[Texto de origem]:
——
Em 1986 o motor 1,6 Torque foi substituído pelo AP-600, de mesmo bloco e cabeçote do AP-800, mudaram as dimensões diâmetro x curso, de 81 x 86,4 para 81 x 77,4 mm, 1.596 cm³. Quanto foram lançados o Santana e a Quantum com motor de 2 litros em 1988 (1.984 cm³, 82,5 x 92,8 mm), esse motor se chamou AP-2000, e por questão de uniformização, AP-600 se tronou AP-1600 e o AP-800, AP-1800.
Lembro-me de estar no meu início de carreira na revista Quatro Rodas quando tive a oportunidade de guiar os primeiros Gol GT, ainda com quatro marchas. Fiquei abismado com o desempenho, principalmente, da versão a álcool, que já utilizava a arrojada taxa de compressão de 12:1, um assombro para a época. Por ser mais leve e com motor de cilindrada maior, com mais potência disponível em toda a faixa de rotação, o GT, quando comparado ao antigo Passat TS de 1976, era um verdadeiro rojão: ganhava na cilindrada, na taxa de compressão (o TS tinha 8,5:1), e na relação peso-potência. Os pneus Pirelli P600 185/60R14 também faziam diferença no comportamento nas curvas. Vale lembrar que o motor AP-1800 fez sucesso no Passat GTS Pointer, que tinha as mesmas rodas e pneus.,
A diferença se tornou mais gritante com a chegada do câmbio de 5 marchas no Gol GT em 1985, o tão falado PV, de escalonamento mais fechado, mais adequado as características do motor.
De tanto que gostei do novo AP, uma evolução dos MD, logo corri pra comprar meu Gol AP-600 1987 (Foto: reprodução/zeroauto.com.br)Os motores AP me deixaram tão entusiasmados que, já em 1986, comprei um Gol LS com o AP-600 a álcool e 85 cv líquidos. Nele, mesmo com a menor cilindrada e sem pretensões esportivas, havia a boa taxa de compressão de 12:1, entregando nesse caso, 80 cv líquidos.
Apesar do meu Gol ainda ter o câmbio de quatro marchas (a 5ª só vinha nos modelos esportivos e de luxo), o carro apresentava um desempenho bom para a época, só era algo curto na estrada, No câmbio de cinco marchas a quinta era suplementar às quatro marcha em questão de relações: em vez de última marcha ser 0,909;1. no cinco-marchas era 0,729:1.
——
[Exercícios propostos]:
a) Transcreva o trecho do texto sobre os motores AP que começa em "De tanto que" e vai até "80 cv líquidos.", incluindo essas palavras.
b) Responda com base no texto sobre os motores AP:
(i) Qual era a taxa de compressão do Passat TS?
(ii) Em que ano o Gol GT passou a ter câmbio de 5 marchas?
(iii) Que pneus o texto menciona para o Gol GT?
Responda usando somente o texto sobre os motores AP.
——
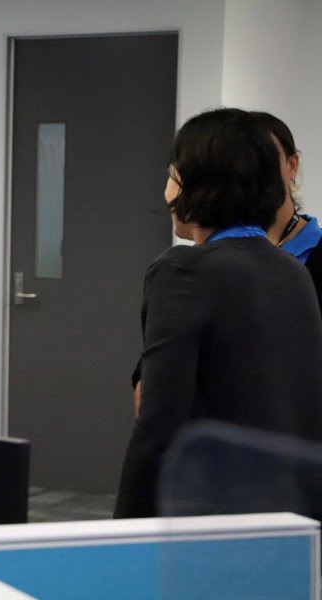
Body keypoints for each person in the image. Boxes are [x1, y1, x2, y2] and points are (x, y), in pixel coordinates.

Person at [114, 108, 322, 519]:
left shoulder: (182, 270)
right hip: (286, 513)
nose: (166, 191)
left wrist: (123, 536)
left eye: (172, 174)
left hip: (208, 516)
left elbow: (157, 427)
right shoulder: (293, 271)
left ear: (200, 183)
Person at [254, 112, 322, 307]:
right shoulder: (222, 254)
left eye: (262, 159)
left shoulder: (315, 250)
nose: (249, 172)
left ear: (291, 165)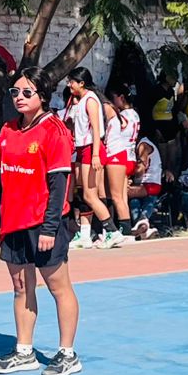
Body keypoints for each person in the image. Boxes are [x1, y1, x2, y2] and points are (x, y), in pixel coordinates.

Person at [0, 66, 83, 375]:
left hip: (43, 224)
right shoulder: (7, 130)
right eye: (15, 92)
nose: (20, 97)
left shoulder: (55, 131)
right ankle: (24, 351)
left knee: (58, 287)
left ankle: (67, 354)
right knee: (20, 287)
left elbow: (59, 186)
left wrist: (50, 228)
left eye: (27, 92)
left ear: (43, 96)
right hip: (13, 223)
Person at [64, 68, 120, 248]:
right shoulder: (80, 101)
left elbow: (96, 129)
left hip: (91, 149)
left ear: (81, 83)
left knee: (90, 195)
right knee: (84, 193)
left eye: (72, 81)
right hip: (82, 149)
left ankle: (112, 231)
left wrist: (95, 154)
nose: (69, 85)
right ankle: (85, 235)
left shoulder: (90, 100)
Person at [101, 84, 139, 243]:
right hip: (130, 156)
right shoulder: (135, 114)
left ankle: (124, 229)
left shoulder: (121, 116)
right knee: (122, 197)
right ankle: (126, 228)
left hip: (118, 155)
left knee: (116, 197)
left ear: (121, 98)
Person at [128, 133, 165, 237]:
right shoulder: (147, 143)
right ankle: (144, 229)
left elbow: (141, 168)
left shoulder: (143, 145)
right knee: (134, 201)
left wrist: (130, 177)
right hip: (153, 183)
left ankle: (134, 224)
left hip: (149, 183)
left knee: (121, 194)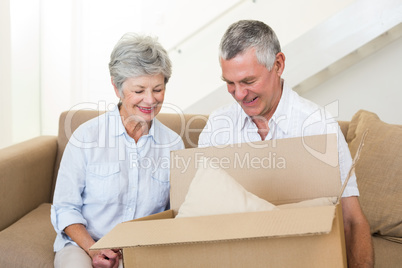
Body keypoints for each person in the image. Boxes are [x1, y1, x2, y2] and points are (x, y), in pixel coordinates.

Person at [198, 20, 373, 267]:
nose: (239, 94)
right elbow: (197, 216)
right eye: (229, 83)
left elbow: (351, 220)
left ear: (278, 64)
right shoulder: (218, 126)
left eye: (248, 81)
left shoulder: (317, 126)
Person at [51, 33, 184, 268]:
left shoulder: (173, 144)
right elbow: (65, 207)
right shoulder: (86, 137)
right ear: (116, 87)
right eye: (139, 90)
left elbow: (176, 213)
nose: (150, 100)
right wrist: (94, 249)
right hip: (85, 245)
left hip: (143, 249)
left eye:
——
[Respostas]:
a)
De tanto que gostei do novo AP, uma evolução dos MD, logo corri pra comprar meu Gol AP-600 1987 (Foto: reprodução/zeroauto.com.br)Os motores AP me deixaram tão entusiasmados que, já em 1986, comprei um Gol LS com o AP-600 a álcool e 85 cv líquidos. Nele, mesmo com a menor cilindrada e sem pretensões esportivas, havia a boa taxa de compressão de 12:1, entregando nesse caso, 80 cv líquidos.

b)
(i) 8,5:1
(ii) Em 1985
(iii) Pirelli P600 185/60R14